Yeluru and Metzger met in January at “3 Day Startup,” an event Yeluru was running. Together, they founded the undergraduate entrepreneurship club Tribe Ventures.

“We're really good at executing [ideas],” Metzger said. “The big difference is that some people have really good ideas – like billion-, trillion-dollar ideas, but they don't do anything about them. They think they are unattainable. Sravan and I are really good at actually making ideas real and tangible.”Ryan Metzger

They’ve been working on CoffeeCram since the spring. Recognizing CoffeeCram’s potential, both have devoted increasing time and energy to it. Yeluru dropped a full-time job at IBM over the summer to work on CoffeeCram. Metzger dropped sports and his other app ideas.

Then, this fall, Metzger stopped attending William & Mary.  While Yeluru continues his studies in Williamsburg, Metzger is back and forth to New York City, where they plan to headquarter CoffeeCram.

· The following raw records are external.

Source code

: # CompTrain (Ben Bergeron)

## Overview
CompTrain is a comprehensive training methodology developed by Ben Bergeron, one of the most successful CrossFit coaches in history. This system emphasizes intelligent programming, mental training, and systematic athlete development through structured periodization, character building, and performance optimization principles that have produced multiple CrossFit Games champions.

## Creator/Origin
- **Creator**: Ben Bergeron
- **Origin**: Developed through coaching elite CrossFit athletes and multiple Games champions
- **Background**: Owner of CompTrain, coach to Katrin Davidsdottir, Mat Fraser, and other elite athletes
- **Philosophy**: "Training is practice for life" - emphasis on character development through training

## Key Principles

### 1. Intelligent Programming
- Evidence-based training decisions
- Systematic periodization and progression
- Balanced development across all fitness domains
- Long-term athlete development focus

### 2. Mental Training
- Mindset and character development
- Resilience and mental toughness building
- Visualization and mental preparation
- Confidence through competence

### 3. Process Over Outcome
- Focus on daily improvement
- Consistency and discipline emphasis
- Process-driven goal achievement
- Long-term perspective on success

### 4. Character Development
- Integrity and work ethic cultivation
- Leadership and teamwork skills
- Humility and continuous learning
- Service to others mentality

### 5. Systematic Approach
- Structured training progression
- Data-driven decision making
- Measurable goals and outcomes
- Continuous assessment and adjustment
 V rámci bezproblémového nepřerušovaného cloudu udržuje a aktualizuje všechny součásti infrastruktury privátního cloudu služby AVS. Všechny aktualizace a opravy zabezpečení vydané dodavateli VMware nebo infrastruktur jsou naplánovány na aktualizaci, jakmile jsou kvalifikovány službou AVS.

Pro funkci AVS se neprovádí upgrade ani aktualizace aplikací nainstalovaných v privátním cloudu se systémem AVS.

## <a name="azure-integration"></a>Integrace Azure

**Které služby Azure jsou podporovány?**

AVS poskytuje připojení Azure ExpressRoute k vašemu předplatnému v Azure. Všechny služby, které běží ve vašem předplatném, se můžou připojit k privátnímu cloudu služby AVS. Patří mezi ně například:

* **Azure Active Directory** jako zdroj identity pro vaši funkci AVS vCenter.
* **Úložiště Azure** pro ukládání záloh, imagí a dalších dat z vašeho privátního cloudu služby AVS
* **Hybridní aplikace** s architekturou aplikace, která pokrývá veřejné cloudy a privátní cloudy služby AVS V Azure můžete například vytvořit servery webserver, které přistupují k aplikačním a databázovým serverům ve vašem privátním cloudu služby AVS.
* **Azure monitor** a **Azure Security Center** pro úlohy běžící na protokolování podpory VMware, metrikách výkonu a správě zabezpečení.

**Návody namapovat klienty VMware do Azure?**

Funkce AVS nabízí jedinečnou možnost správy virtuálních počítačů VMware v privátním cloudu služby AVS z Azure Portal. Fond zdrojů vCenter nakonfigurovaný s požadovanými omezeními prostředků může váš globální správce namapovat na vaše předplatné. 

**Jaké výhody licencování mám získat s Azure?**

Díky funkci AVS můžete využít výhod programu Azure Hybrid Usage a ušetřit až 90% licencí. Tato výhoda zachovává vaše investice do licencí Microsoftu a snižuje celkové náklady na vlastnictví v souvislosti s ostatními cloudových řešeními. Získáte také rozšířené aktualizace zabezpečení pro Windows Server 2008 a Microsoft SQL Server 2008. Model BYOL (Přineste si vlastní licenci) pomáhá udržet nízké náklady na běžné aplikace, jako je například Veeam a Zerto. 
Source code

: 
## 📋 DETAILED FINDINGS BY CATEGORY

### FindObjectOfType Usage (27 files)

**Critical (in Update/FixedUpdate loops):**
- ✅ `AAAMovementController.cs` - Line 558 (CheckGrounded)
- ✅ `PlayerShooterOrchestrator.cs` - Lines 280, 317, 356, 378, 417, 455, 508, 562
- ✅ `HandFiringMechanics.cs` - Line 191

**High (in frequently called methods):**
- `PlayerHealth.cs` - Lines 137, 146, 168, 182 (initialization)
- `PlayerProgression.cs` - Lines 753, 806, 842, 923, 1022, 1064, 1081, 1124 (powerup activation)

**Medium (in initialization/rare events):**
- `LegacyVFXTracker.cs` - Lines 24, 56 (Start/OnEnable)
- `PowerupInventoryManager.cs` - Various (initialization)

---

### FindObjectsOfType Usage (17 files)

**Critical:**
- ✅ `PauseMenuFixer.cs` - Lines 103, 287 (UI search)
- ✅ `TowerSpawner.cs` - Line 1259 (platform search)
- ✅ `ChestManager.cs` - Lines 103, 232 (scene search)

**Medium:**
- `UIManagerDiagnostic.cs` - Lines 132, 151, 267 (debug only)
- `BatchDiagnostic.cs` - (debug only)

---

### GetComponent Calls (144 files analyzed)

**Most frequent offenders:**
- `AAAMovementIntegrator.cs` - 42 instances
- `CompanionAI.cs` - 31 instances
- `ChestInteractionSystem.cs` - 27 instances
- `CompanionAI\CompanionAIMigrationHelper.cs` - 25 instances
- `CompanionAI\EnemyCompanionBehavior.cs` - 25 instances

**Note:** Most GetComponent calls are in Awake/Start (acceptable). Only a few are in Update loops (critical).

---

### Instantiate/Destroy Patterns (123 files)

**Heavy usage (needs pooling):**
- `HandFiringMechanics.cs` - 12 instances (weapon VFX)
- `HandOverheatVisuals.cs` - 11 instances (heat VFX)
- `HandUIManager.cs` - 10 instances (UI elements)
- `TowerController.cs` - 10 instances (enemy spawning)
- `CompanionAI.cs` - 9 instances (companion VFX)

Yeluru and Metzger said they already have just under $1 million in angel investor funds, plus tech advisors, app developers and all of the necessary auxiliary services a fresh start-up needs: lawyers, accountants, marketing firms, etc.

“The app will be free forever; we’ll never monetize through payments,” Metzger said. “Our goal is to build a product that people love, that helps grow our user base, and then we’ll focus on monetization.”

Metzger said that the best way to monetize CoffeeCram will become apparent with its growth, noting that Facebook’s strategy doesn’t work on Instagram, whose strategy doesn’t work on Snapchat. So it’s premature for him and Yeluru to try to cash in.

For now, they are trying to expand the app to other campuses (specifically University of Virginia, University of North Carolina and Duke) and to continue to refine CoffeeCram in response to user feedback.

“It's been really rewarding,” Yeluru said. “I only hope that all the colleges we expand to will be supportive, from the academic dean's side, from the president’s office, just like William & Mary has had resounding support for our success.”

Metzger echoed the sentiment. “I’ve always been really thankful that William & Mary gave me a place to do what I want," Metzger said. "They were always helpful and supportive with all of my initiatives. They helped me carve my own mold, and I’m really appreciative of that.”